Рис. 586. Рельеф Гиао-т’анг-шана. По ПалеологуС 67 г. н. э. в Китай начали проникать из Индии буддийские изваяния богов и картины, но китайские художники стали подражать им только после младшей династии Хань. Напротив, каменные пластические изображения (Эд. Шаванн посвятил им особое сочинение) появились еще при династиях Хань. Именно в их время мы находим в Китае богатую своеобразную скульптуру, и в отношении этих изображений свидетельства старинных текстов подтверждаются исследованиями путешественников.

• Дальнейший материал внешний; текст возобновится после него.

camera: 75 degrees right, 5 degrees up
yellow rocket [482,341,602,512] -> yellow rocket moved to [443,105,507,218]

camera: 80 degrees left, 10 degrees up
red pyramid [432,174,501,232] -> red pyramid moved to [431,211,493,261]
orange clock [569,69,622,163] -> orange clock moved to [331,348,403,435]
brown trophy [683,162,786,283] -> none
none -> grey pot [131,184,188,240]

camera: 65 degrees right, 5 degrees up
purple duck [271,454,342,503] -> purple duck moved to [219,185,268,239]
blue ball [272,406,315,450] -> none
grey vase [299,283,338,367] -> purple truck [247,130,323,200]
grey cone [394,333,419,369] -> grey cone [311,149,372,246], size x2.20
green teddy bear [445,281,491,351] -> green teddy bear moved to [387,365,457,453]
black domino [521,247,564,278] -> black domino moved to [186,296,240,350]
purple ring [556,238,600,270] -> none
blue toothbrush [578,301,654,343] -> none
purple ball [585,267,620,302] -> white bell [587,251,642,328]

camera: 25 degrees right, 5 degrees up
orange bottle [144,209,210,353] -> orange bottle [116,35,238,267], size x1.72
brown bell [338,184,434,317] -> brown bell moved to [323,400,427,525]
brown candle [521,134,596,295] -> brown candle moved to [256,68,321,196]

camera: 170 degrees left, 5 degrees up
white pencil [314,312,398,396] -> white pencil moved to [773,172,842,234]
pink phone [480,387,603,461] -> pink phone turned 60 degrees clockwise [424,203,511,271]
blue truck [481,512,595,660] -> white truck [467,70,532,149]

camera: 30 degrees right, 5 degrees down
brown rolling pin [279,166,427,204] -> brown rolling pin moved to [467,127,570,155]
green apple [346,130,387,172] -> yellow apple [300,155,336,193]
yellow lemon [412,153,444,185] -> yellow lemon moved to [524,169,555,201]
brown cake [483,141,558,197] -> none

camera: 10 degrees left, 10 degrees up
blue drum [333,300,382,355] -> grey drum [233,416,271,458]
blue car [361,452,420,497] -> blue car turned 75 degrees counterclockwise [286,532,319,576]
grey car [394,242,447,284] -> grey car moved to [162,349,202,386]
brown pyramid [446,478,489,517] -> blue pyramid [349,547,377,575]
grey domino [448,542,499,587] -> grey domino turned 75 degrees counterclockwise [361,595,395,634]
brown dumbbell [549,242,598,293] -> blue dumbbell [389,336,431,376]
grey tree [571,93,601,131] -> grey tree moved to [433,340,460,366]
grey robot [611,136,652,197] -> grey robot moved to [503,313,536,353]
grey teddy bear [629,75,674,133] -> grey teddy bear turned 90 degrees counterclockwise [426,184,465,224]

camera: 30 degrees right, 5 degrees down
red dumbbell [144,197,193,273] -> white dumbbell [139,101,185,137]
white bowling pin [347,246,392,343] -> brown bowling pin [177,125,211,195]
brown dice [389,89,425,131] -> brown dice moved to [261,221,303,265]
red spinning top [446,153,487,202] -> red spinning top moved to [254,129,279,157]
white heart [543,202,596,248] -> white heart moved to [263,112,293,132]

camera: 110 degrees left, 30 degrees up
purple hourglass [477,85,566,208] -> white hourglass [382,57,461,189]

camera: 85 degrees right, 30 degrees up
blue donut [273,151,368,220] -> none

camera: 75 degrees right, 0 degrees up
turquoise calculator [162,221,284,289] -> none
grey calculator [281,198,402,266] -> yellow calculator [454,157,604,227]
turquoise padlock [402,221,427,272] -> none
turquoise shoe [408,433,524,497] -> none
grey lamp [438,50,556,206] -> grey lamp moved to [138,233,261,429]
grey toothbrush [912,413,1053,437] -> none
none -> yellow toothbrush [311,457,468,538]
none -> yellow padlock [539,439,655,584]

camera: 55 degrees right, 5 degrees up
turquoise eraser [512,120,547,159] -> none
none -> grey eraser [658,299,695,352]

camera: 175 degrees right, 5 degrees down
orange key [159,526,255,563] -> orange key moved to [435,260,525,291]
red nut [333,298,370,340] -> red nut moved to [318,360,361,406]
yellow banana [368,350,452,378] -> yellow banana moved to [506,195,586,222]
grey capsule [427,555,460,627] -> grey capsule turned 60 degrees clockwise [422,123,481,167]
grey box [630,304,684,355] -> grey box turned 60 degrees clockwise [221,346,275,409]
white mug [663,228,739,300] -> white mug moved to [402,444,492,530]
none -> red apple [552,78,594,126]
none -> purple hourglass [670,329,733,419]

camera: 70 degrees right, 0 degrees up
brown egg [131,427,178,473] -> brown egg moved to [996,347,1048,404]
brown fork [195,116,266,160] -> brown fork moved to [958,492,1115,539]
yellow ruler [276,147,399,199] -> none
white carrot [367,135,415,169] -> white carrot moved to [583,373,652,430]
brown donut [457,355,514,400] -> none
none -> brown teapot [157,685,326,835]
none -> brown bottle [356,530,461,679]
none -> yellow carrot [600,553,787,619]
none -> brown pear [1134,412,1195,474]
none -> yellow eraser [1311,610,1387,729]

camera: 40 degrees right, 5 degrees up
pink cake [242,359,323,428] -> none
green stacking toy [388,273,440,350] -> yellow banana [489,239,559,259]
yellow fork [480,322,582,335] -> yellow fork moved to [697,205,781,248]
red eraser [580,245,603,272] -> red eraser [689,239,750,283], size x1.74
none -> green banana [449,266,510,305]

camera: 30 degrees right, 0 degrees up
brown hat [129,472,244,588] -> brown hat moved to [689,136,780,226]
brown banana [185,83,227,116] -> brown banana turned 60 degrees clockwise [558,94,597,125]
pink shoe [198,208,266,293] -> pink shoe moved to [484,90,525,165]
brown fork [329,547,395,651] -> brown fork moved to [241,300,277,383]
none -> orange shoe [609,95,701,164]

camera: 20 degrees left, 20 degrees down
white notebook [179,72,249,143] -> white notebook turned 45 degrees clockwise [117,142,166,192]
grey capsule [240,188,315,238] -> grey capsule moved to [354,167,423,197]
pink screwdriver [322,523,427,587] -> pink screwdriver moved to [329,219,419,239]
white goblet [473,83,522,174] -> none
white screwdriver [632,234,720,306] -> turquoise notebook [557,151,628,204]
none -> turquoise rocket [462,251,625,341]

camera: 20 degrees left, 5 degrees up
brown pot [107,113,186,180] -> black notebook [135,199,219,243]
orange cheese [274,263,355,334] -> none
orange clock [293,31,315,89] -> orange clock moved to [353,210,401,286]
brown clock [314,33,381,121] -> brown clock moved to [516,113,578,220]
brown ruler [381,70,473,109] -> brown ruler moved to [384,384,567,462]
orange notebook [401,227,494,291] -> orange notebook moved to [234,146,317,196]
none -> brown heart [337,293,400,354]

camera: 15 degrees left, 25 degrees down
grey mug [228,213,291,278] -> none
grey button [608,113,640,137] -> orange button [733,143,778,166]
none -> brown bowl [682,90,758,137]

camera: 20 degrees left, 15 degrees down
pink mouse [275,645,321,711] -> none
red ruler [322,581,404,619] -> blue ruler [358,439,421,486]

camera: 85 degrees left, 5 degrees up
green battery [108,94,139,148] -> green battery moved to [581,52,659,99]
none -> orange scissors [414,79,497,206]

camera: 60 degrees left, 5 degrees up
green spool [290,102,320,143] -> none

Мы узнаем из письменных источников, что еще при старшей династии Хань, во II в. до н. э., стены дворцов и надгробные памятники были украшаемы рельефной каменной скульптурой; но все сохранившиеся до нашего времени произведения этого рода, по мнению Шаванна, принадлежат времени младшей династии Хань, то есть относятся ко II столетию н. э. Все они были найдены в старинных гробницах, и притом, за немногими исключениями, в провинции Шантунг; высоты Гиао-т’анг-шана и "музей" у подножия горы У-че-шан, близ Киасианга, прославились своими каменными досками со скульптурными изображениями. Восемь (а по китайскому счету 11) рельефов Гиао-т’анг-шана (рис. 586) принадлежат к числу наиболее древних. Собственно говоря, это не рельефы, так как в них углублены только контуры; большие, изобилующие фигурами изображения на сюжеты из китайской истории и мифологии расположены одно над другим рядами на различных планах; на фоне, представляющем горы, мосты и здания, крыши которых еще не имеют китайских загибов, мы видим длинные ряды или рукопашные схватки воинов, пеших, конных, едущих на двухколесных колесницах, и между ними верблюдов и слонов. Встречаются также эпизоды мирной, домашней жизни. Все изображено без малейшего соблюдения перспективы, в невыразительных чертах, свойственных всякому первобытному искусству, но все имеет национальный характер; костюмы и позы – китайские, а главные движения полны жизни. Особенно фигуры коней с их круглыми телами и тонкими ногами отличаются изумительной силой сообщенного им движения, когда они везут что-либо, идут шагом, бегут рысью или скачут галопом.